Découvrez pourquoi je suis si fière d’habiter la Mauricie et mes plus récents coups de cœur!

Nous vivons au rythme des saisons qui s’enchaînent, nous apprivoisons le chaud et le froid, nous passons du blanc au couleurs les plus flamboyantes, nous habitons un territoire qui nous force à être créatif!

Quand je pense à tous les changements auxquels on se soumet mois après mois, on dirait que je savoure davantage chaque rituel qui s’impose au gré du calendrier. Encore cette année, je fais mon jardin, une tradition à laquelle je ne peux me soustraire tant mes souvenirs d’enfance y sont rattachés. Mon jardin ne sera jamais aussi beau que celui de ma mère et je me plais à penser que mes garçons diront peut-être qu’ils viennent d’une lignée de pouce vert. C’est un beau cadeau que ma mère m’a fait en m’apprenant la patience de voir grandir tout ça, la bienveillance d’arroser, de désherber, la joie de récolter et de transformer. Les pieds dans l’eau de la piscine, un concombre dans une main, une carotte dans l’autre, j’apprenais le mot basilic et bette à carde, comme un poème qui goûte bon.

Quand j’ai les mains dans la terre, je ne peux m’empêcher de penser à tous ces producteurs qui en font un mode de vie pour accomplir cette essentielle et noble mission qui est celle de nous nourrir. Mais au-delà du simple fait alimentaire, ce sont des passionnés qui travaillent d’arrache-pied pour rendre la vie belle à croquer! La Mauricie est un immense jardin à ciel ouvert, ou les vallons sont recouverts de cultures de toute sorte.

Laissez-moi vous partager quelques anecdotes simples de mon quotidien qui n’ont besoin ni de grande planification, ni de grands détours pour exister. Dans un restaurant du centre-ville de Trois-Rivières, j’ai mangé dernièrement, des cœurs de quenouilles récoltés par un cueilleur forestier, un chasseur de trésor. En allant vers St-Paulin, je n’ai pu m’empêcher de m’acheter une chopine de fraises sucrées et juteuses à St-Étienne-des-Grès. Il n’en fallait pas plus pour installer une ambiance de fête dans la voiture. Arrivés au chalet, des amis chasseurs nous parlent d’une pièce de viande de sanglier achetée chez un éleveur de Yamachiche et soudainement, tout le monde se transforme en expert du BBQ et de mélanges d’épices secrètes, faisant compétition à toutes les émissions du genre sur nos chaînes spécialisées!  Un petit apéro avec la truite fumée de St-Alexis-des-Monts, accompagnée d’une bière de l’une de nos nombreuses microbrasseries du coin, nous font patienter pour le souper qui se fera au rythme lent de l’astre solaire qui allonge sa course vers l’horizon. Les épaules se détendent, les rires fusent, le temps suspend son vol et les souvenirs se fabriquent. On parle déjà de la boulangerie du coin où on ira faire le plein demain matin, des confitures maisons de la ferme d’à côté, du bon café au lait bio d’un producteur de St-Boniface, et les vacances se dessinent en repères culinaires qui illuminent les beaux jours de moments simples.

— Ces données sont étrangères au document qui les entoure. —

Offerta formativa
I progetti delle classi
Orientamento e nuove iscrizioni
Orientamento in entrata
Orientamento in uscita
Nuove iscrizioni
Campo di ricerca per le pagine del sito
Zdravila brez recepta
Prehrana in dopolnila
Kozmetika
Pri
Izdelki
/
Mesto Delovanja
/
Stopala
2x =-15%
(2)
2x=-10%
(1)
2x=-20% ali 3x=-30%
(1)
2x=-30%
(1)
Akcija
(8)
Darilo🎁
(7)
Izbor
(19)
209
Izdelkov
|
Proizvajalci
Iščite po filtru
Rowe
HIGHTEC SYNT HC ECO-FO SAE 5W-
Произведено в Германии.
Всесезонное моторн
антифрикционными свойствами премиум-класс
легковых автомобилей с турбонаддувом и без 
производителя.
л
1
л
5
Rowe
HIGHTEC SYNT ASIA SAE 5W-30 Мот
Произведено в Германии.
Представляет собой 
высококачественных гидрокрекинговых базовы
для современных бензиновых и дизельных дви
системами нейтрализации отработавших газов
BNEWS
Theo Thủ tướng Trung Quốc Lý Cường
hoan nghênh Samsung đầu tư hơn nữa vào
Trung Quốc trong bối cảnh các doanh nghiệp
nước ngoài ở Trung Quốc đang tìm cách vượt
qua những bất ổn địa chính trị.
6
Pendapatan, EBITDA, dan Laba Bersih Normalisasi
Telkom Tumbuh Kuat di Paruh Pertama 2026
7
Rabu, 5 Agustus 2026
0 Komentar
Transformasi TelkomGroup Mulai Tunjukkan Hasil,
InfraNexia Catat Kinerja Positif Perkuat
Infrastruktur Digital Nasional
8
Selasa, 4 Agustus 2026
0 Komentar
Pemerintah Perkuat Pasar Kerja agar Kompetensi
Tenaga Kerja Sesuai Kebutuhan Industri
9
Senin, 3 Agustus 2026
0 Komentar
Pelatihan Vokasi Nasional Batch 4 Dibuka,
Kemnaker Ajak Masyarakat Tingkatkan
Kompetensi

Pourquoi je vous dis tout ça? Pour vous partager ma fierté de faire partie de cette communauté qui a tant à offrir. Ma fierté d’habiter un territoire où les lacs sont si nombreux que l’on peine à les compter. Mon émerveillement devant tant de savoir-faire et de passion. 

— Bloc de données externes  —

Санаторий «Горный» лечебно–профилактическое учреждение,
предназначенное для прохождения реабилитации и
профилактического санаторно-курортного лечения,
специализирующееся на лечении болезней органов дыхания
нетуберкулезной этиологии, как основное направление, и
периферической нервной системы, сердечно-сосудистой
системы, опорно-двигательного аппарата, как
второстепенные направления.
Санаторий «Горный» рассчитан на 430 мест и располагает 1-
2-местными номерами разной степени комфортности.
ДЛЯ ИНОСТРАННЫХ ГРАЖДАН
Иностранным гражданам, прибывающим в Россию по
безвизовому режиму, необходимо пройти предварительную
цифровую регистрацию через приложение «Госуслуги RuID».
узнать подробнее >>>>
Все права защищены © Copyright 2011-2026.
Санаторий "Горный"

Parce qu’en tant qu’ambassadrice de la fierté, je crois que les souvenirs heureux ravivent notre sentiment d’appartenance et donne envie de le partager. Parce qu’aborder la vie avec nos sens à l’affût, réveille le plaisir d’être en vie et la reconnaissance d’habiter un territoire aussi riche. La mère de Félix Leclerc, qui s’appelait Fabiola d’ailleurs ;-), disait à la famille attablée autour d’un repas, de prendre le temps de savourer le bonheur quand il passait, et souvent le bonheur arrive en même temps qu’un plat à partager.

Petite suggestion pour vous faciliter la vie, une application vraiment chouette et facile à utiliser pour identifier les commerces et producteurs près de vous, Mangeons Local! Vous m’en donnerez des nouvelles!

Pour ma part je crois que ma prochaine destination sera à coup sûr, les marchés publics qui ont commencé leurs activités, pour le plaisir de parler avec les producteurs d’ici et de repartir avec un sac rempli d’amour comestible!